L’engagement politique et l’action sociale menée par Miron parallèlement à sa carrière poétique subissent le même « traitement » empreint d’un positivisme qui sied plus ou moins à une oeuvre que Dominique Nogez avait très justement qualifiée d’« empêchée »[2], écrite par un « poète en souffrance » qui écrit le plus souvent face au néant dans une certaine agonie. Sans occulter le désespoir et le fatalisme intimement lié à la démarche créatrice de Miron, l’auteure n’échappe pas à la tentation d’ériger Gaston Miron parmi les figures emblématiques qui peuplent le cénacle des grands auteurs francophones.

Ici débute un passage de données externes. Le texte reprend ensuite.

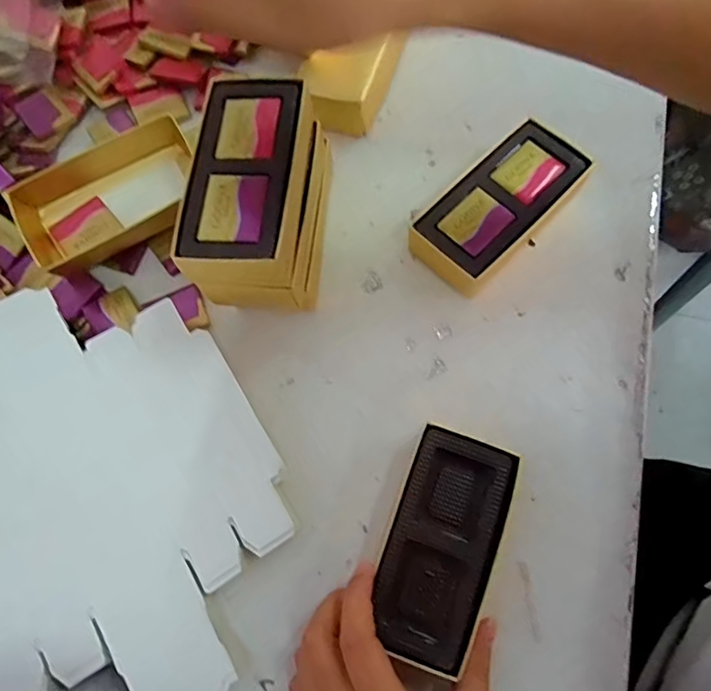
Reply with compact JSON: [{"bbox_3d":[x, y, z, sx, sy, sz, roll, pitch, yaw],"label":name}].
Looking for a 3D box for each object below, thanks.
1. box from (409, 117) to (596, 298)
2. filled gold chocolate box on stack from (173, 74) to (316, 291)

Si l’objectif poursuivi à travers cet ouvrage est indiscutablement louable, il serait difficile de prétendre que Gaston Miron, le forcené magnifique a complètement réussi son pari. Car si la valorisation d’un corpus est nécessaire à la séduction d’un lectorat – à plus forte raison si ce dernier est étranger –, la mythification d’un auteur peut entraîner une idéalisation qui va à l’encontre de l’objectivité et de l’esprit critique promus par l’histoire littéraire.